In the US, for example, regulators have only implemented Basel in full on those banks deemed to be of systemic importance, with much greater flexibility afforded to others.
The European capital requirements regulation, which governs the way in which Basel standards are implemented in respect of banks within the EU, dictates that institutions that wish to use IRB methodology must be able to satisfy their local regulator that they have sufficiently robust assessment methods for probability of default, loss given default and exposure at default, as well as possessing sufficient data to support those assessments.
Severe problem
This poses a severe problem for challenger banks, most of whom would lack the quantity of historical data necessary to satisfy regulators even if they were able to justify the considerable cost and workload in terms of analysis and reporting needed to implement an IRB approach.
Challenger banks have been lobbying UK regulators and policymakers for years over the issue, most recently in late June, when a group of seven of the most prominent wrote to Andrew Tyrie, chairman of the UK parliamentary Treasury Select Committee, to set out their hopes following the referendum vote.
In their letter to Tyrie, the banks set out a number of measures they argued should be adopted as recommendations by the Competition and Markets Authority (CMA) – a UK body that was at the time conducting an investigation into the competitive environment for UK banking.
Broadly, challengers banks’ preferred approach is to allow smaller banks access to a series of average risk weights that would be calculated on the basis of the 10 largest firms that are using the IRB approach.
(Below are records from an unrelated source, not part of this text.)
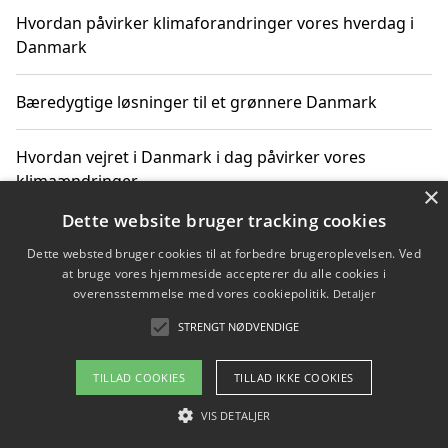
Hvordan påvirker klimaforandringer vores hverdag i
Danmark
Bæredygtige løsninger til et grønnere Danmark
Hvordan vejret i Danmark i dag påvirker vores
klimaændringer
×
Dette website bruger tracking cookies
Hvordan klimaændringer påvirker danske unges
Dette websted bruger cookies til at forbedre brugeroplevelsen. Ved
gaveønsker
at bruge vores hjemmeside accepterer du alle cookies i
overensstemmelse med vores cookiepolitik.
Detaljer
STRENGT NØDVENDIGE
Copyright 2026 - Pilanto Aps
TILLAD COOKIES
TILLAD IKKE COOKIES
Om / kontakt
Blog
Betingelser
VIS DETALJER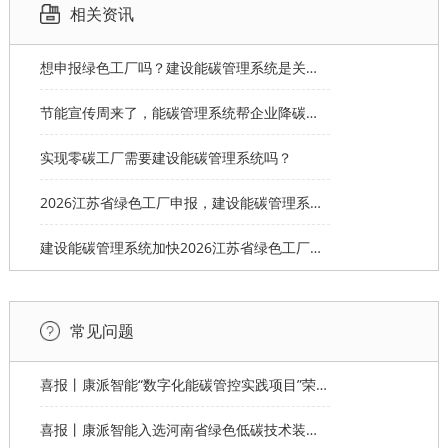
相关资讯
想申报绿色工厂吗？建设能碳管理系统是关键支撑
节能宣传周来了，能碳管理系统帮企业降碳达标
‌实现零碳工厂需要建设能碳管理系统吗？
2026江苏省绿色工厂申报，建设能碳管理系统锁定14分
建设能碳管理系统加快2026江苏省绿色工厂申报
常见问题
喜报丨康派智能“数字化能碳管控实践项目”荣获第十一届“创客中国”郑州市分赛企业组优秀奖
喜报丨康派智能入选河南省绿色低碳技术装备应用典型案例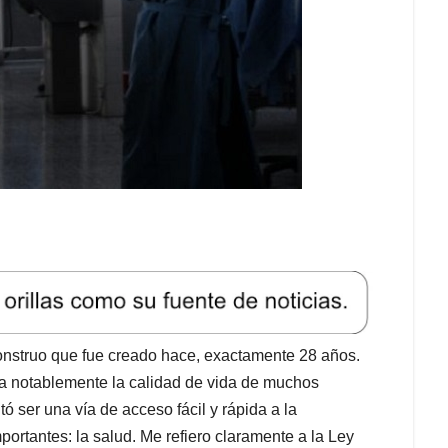
onstruo que fue creado hace, exactamente 28 años.
a notablemente la calidad de vida de muchos
ó ser una vía de acceso fácil y rápida a la
ortantes: la salud. Me refiero claramente a la Ley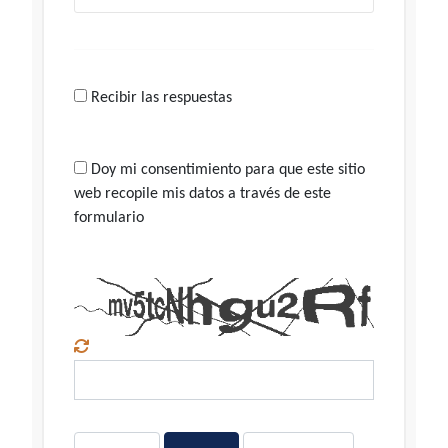
Recibir las respuestas
Doy mi consentimiento para que este sitio
web recopile mis datos a través de este
formulario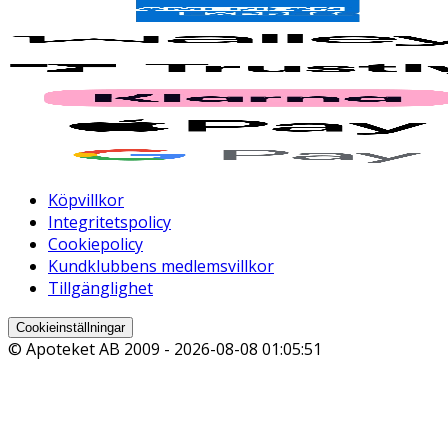
Köpvillkor
Integritetspolicy
Cookiepolicy
Kundklubbens medlemsvillkor
Tillgänglighet
Cookieinställningar
© Apoteket AB 2009 -
2026-08-08 01:05:51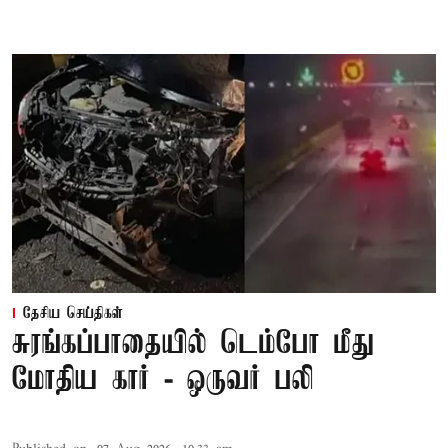
தேசிய செய்திகள்
சுரங்கப்பாதையில் டெம்போ மீது
மோதிய கார் - ஒருவர் பலி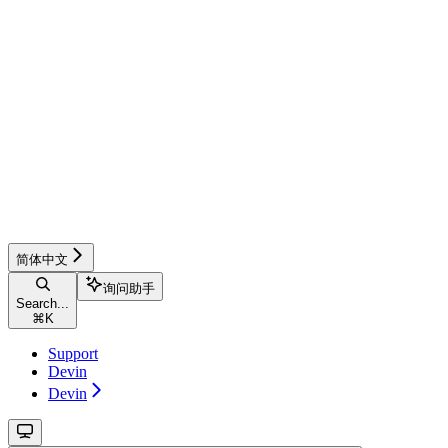
简体中文
询问助手
Search...
⌘
K
Support
Devin
Devin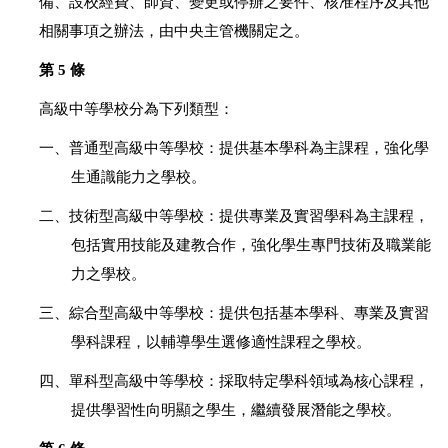
備、設校經費、師資、變更或停辦之要件、核准程序及其他
相關事項之辦法，由中央主管機關定之。
第 5 條
高級中等學校分為下列類型：
一、普通型高級中等學校：提供基本學科為主課程，強化學
生通識能力之學校。
二、技術型高級中等學校：提供專業及實習學科為主課程，
包括實用技能及建教合作，強化學生專門技術及職業能
力之學校。
三、綜合型高級中等學校：提供包括基本學科、專業及實習
學科課程，以輔導學生選修適性課程之學校。
四、單科型高級中等學校：採取特定學科領域為核心課程，
提供學習性向明顯之學生，繼續發展潛能之學校。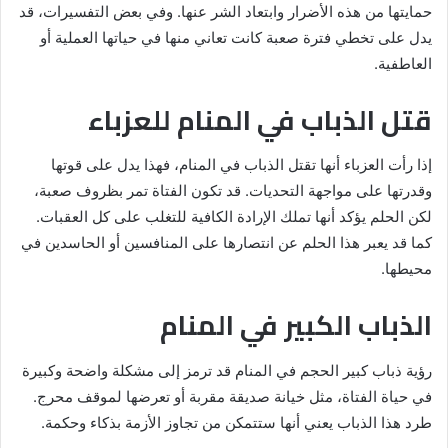
حمايتها من هذه الأضرار وابتعاد الشر عنها. وفي بعض التفسيرات، قد
يدل على تخطي فترة صعبة كانت تعاني منها في حياتها العملية أو
العاطفية.
قتل الذباب في المنام للعزباء
إذا رأت العزباء أنها تقتل الذباب في المنام، فهذا يدل على قوتها
وقدرتها على مواجهة التحديات. قد تكون الفتاة تمر بظروف صعبة،
لكن الحلم يؤكد أنها تملك الإرادة الكافية للتغلب على كل العقبات.
كما قد يعبر هذا الحلم عن انتصارها على المنافسين أو الحاسدين في
محيطها.
الذباب الكبير في المنام
رؤية ذباب كبير الحجم في المنام قد ترمز إلى مشكلة واضحة وكبيرة
في حياة الفتاة، مثل خيانة صديقة مقربة أو تعرضها لموقف محرج.
طرد هذا الذباب يعني أنها ستتمكن من تجاوز الأزمة بذكاء وحكمة.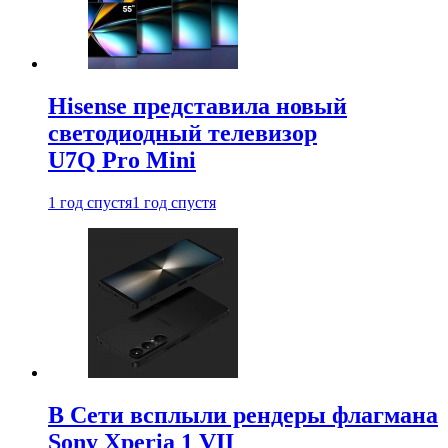
Hisense представила новый
светодиодный телевизор
U7Q Pro Mini
1 год спустя
1 год спустя
В Сети всплыли рендеры флагмана
Sony Xperia 1 VII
Such an approach, they argue, would be a simple solution that would continue to confer a capital advantage on those big banks taking risks that were more moderate than average.
The question, as the challenger banks freely admit, is whether such an approach could realistically be adopted even after the departure of the UK from the EU, and therefore having gained freedom from EBA requirements, given that it would mean departing from Basel standards.
Also complicating the issue is the fact that Basel is separately considering reworking its standard risk weights.
In any case, there remains a long time before the UK’s exit from the EU will be finalized — a two-year negotiation period is triggered only once the UK government has formally invoked Article 50 of the EU’s Lisbon Treaty, something it has said it is not minded to do before early 2017.
An interim solution, say the challengers, would be instead to create pooled datasets that banks lacking their own data history might use, thereby enabling them potentially to transition to an IRB approach themselves.
They argue the biggest banks in the UK should be required to share lending data from the past 10 to 20 years, a measure they concede would be likely to require legislation as it is unthinkable that competitors would volunteer such information. The data is currently reported by all institutions to the Bank of England (BoE), which could therefore coordinate the release of anonymized figures.
Euromoney understands that at least three of the most prominent challenger banks are preparing to move to IRB, but discussions with the BoE and Prudential Regulatory Authority (PRA) have slowed amid questions over the issue of data.
For the moment, the prospect of any substantial easing for challengers seems far off. The CMA duly released its final report on August 9, to a chorus of disappointment from the challenger sector when it became clear it had not adopted their recommendation to direct the UK Treasury and the PRA to put in place a platform for data sharing; neither had it put forward any substantial proposals with respect to capital – other than to acknowledge the ‘striking’ disparity in treatment.
However, all hope is not lost. The two banks that Euromoney understands are preparing to enter the residential mortgage market are doing so because they are sufficiently confident of the direction of travel – and of their belief that the PRA and the Treasury are sympathetic to the data approach.
The PRA has said it is committed to arguing for proportionality at a European level, suggesting it is aware of the disparity and keen to address it wherever possible. Brexit might just give it the flexibility to do that, eventually.